Could you please reproduce every record below exactly, leaving out the pictures?

*** ENTRIES PROVIDED ***

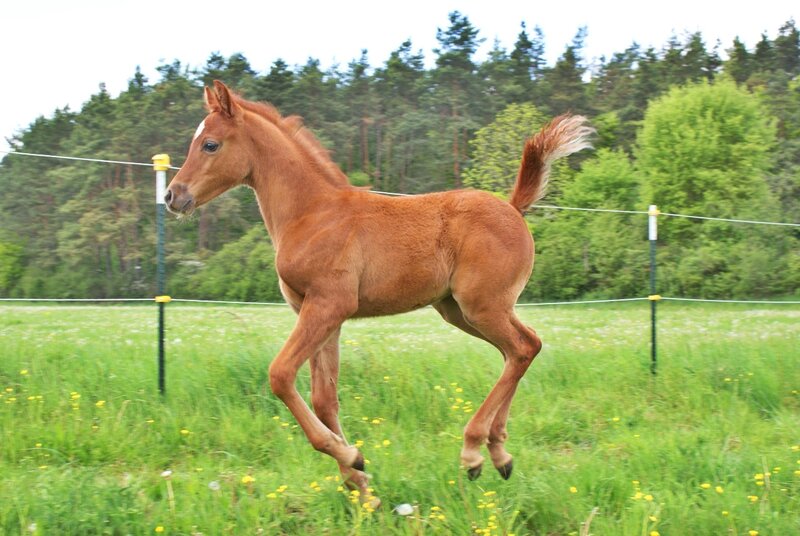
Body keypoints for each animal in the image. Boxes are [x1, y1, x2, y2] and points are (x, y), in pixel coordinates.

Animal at [165, 80, 592, 508]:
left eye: (210, 145)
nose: (172, 196)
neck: (312, 213)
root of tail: (513, 207)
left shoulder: (329, 305)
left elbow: (280, 375)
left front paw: (351, 457)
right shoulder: (319, 314)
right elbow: (324, 398)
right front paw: (360, 483)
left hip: (482, 306)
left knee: (521, 348)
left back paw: (473, 452)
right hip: (459, 310)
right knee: (522, 349)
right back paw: (499, 452)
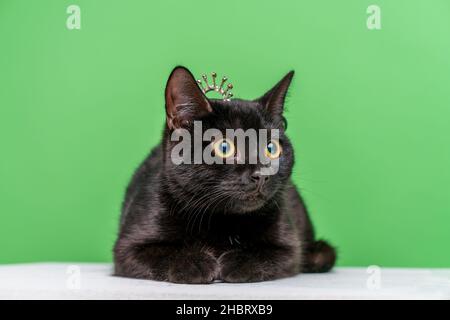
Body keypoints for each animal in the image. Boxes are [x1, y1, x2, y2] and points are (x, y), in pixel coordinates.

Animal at [114, 66, 336, 284]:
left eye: (271, 148)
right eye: (224, 147)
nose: (262, 175)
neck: (220, 219)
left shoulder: (289, 246)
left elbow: (270, 254)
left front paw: (237, 261)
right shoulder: (128, 248)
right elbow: (163, 253)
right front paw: (195, 262)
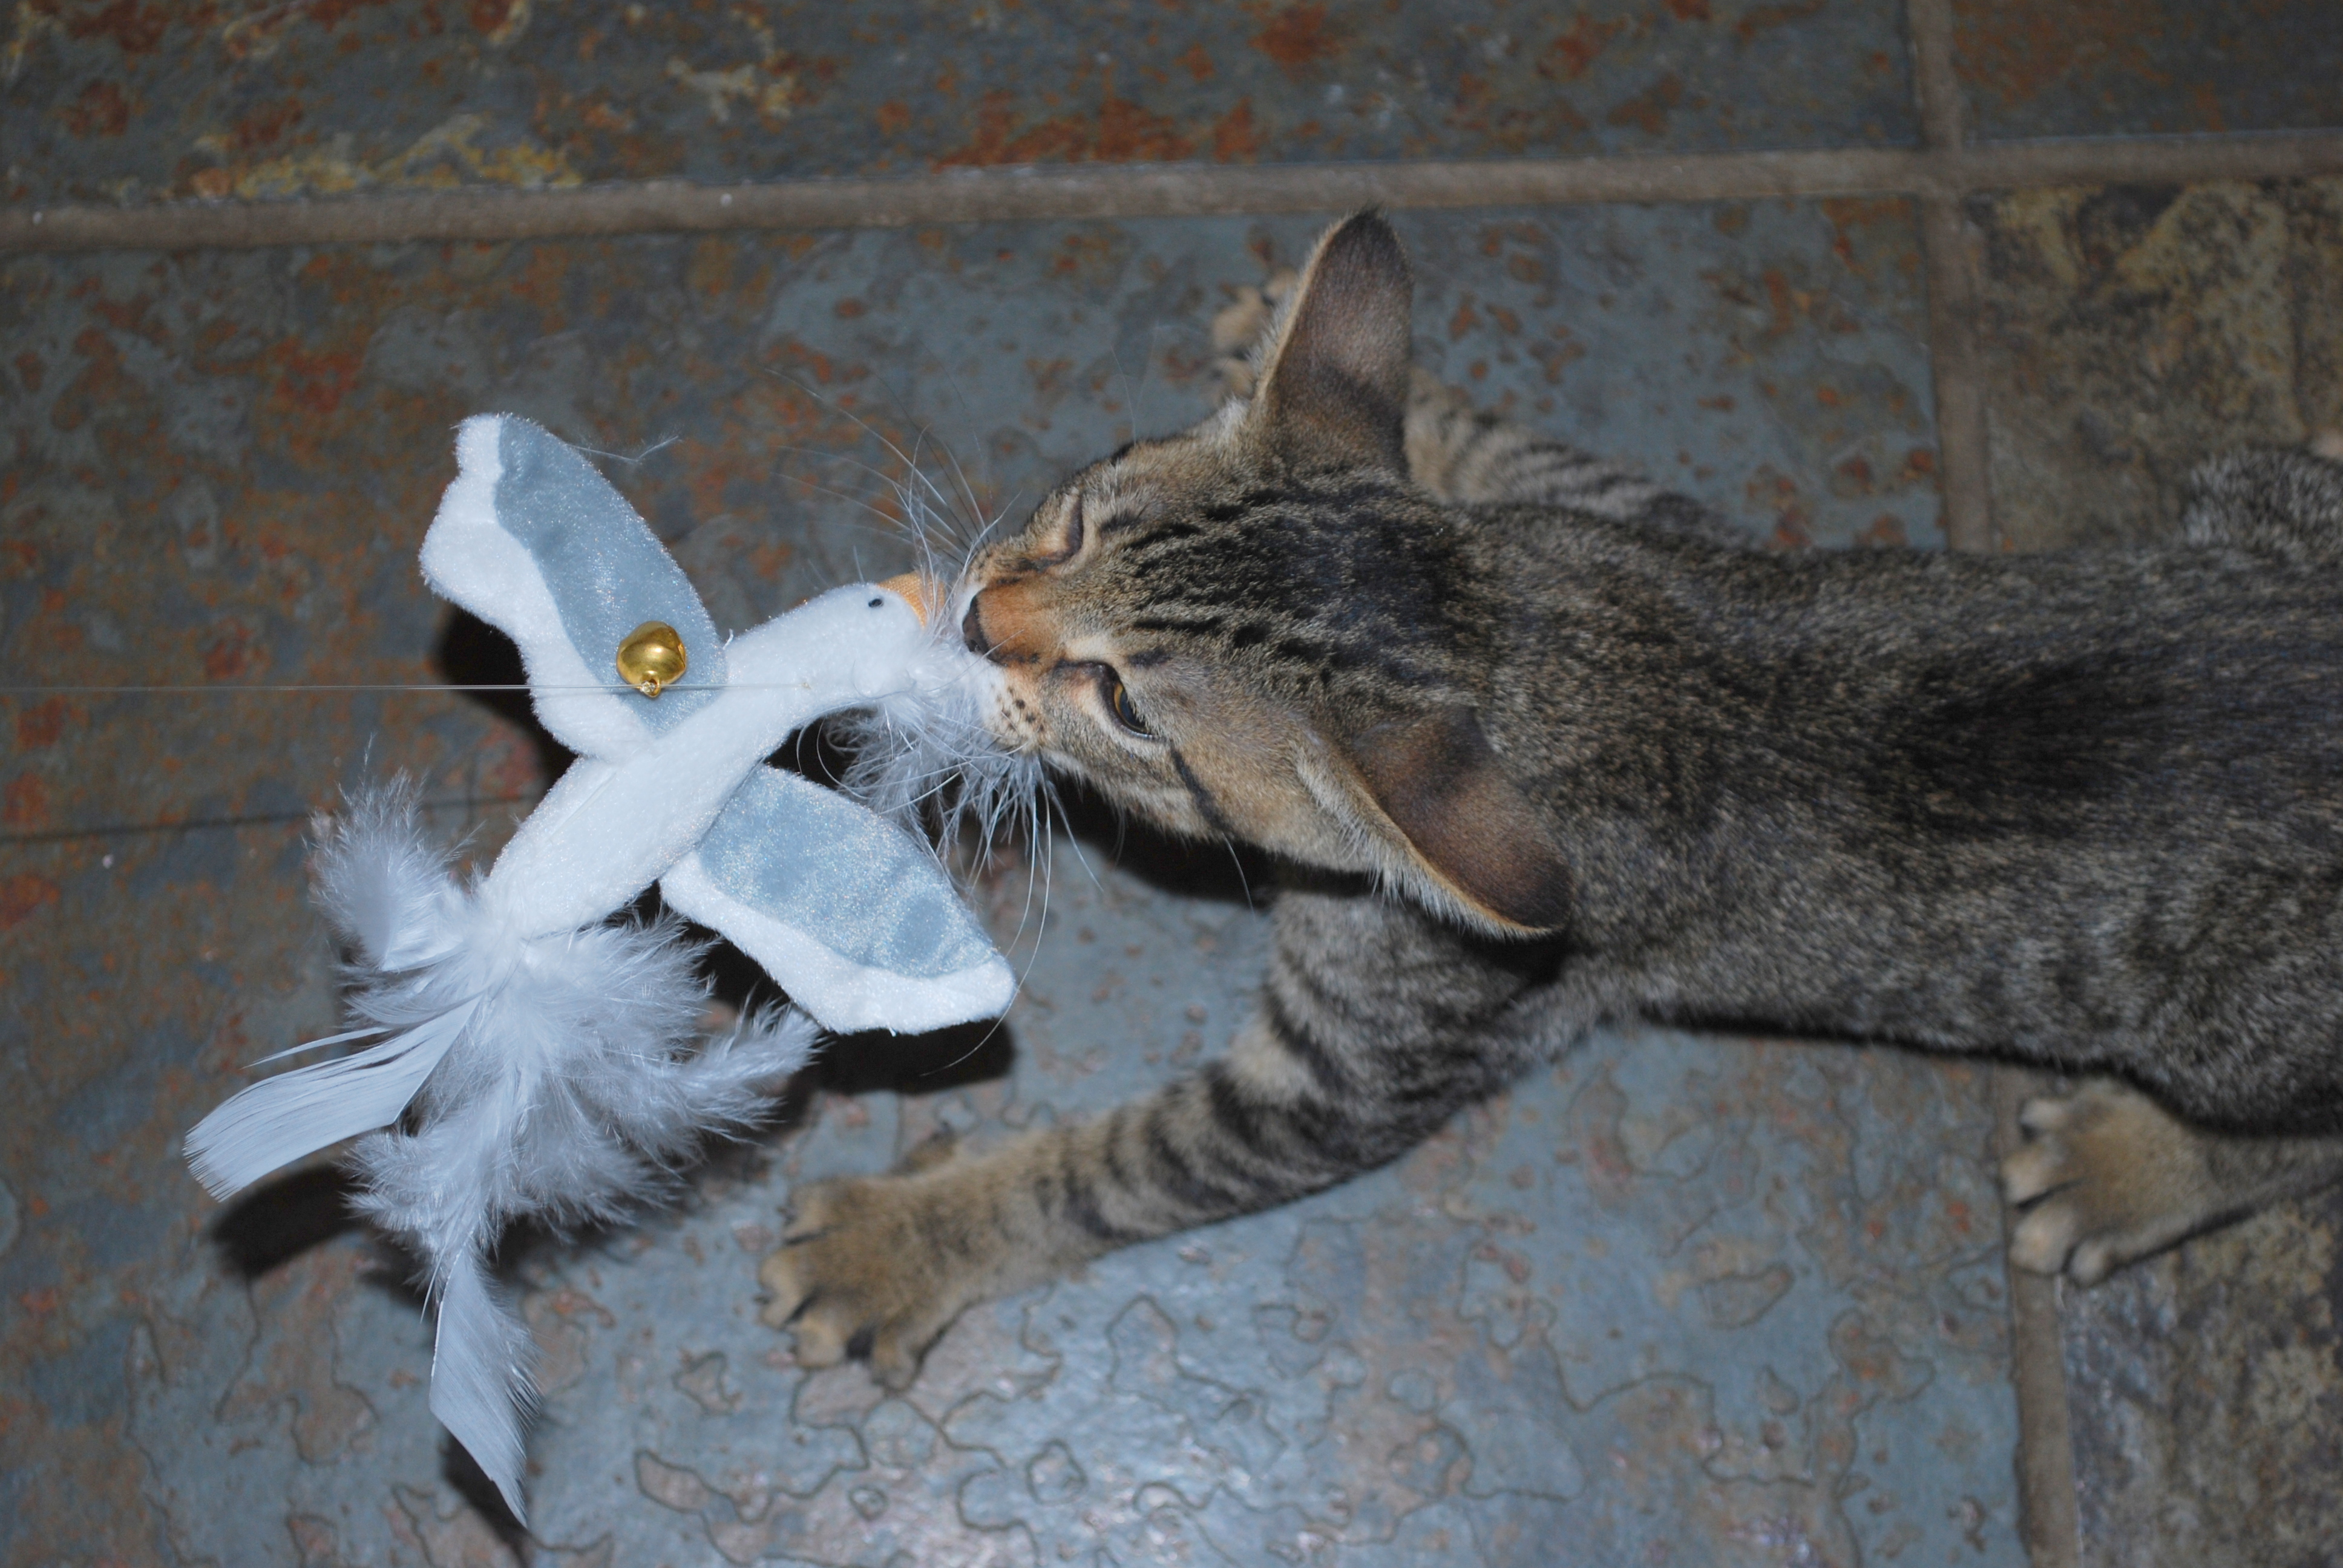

*** End of ENTRIES PROVIDED ***

_RESULT OF THE TASK:_
Body keypoints for each animal in the image. Boxes are [x1, y1, x2, y2] and points are (x, y), in pixel coordinates.

Animal at [165, 80, 592, 508]:
left eye: (210, 145)
nose: (172, 196)
neck: (312, 213)
root of tail: (513, 207)
left shoulder: (329, 305)
left elbow: (280, 375)
left front paw: (351, 457)
right shoulder: (319, 314)
right elbow: (324, 398)
right front paw: (360, 483)
left hip: (482, 306)
left knee: (521, 348)
left back paw: (473, 452)
right hip: (459, 310)
right knee: (522, 349)
right back paw: (499, 452)
Body keypoints for each animal in the image. Boxes are [x1, y1, x2, y2] and points are (x, y), in pixel coordinates.

Animal at [114, 66, 336, 284]:
left eye: (271, 148)
right eye: (224, 147)
nose: (262, 175)
neck: (220, 219)
left shoulder: (289, 246)
left elbow: (270, 254)
left front paw: (237, 261)
right shoulder: (128, 248)
right elbow: (163, 253)
right front paw: (195, 262)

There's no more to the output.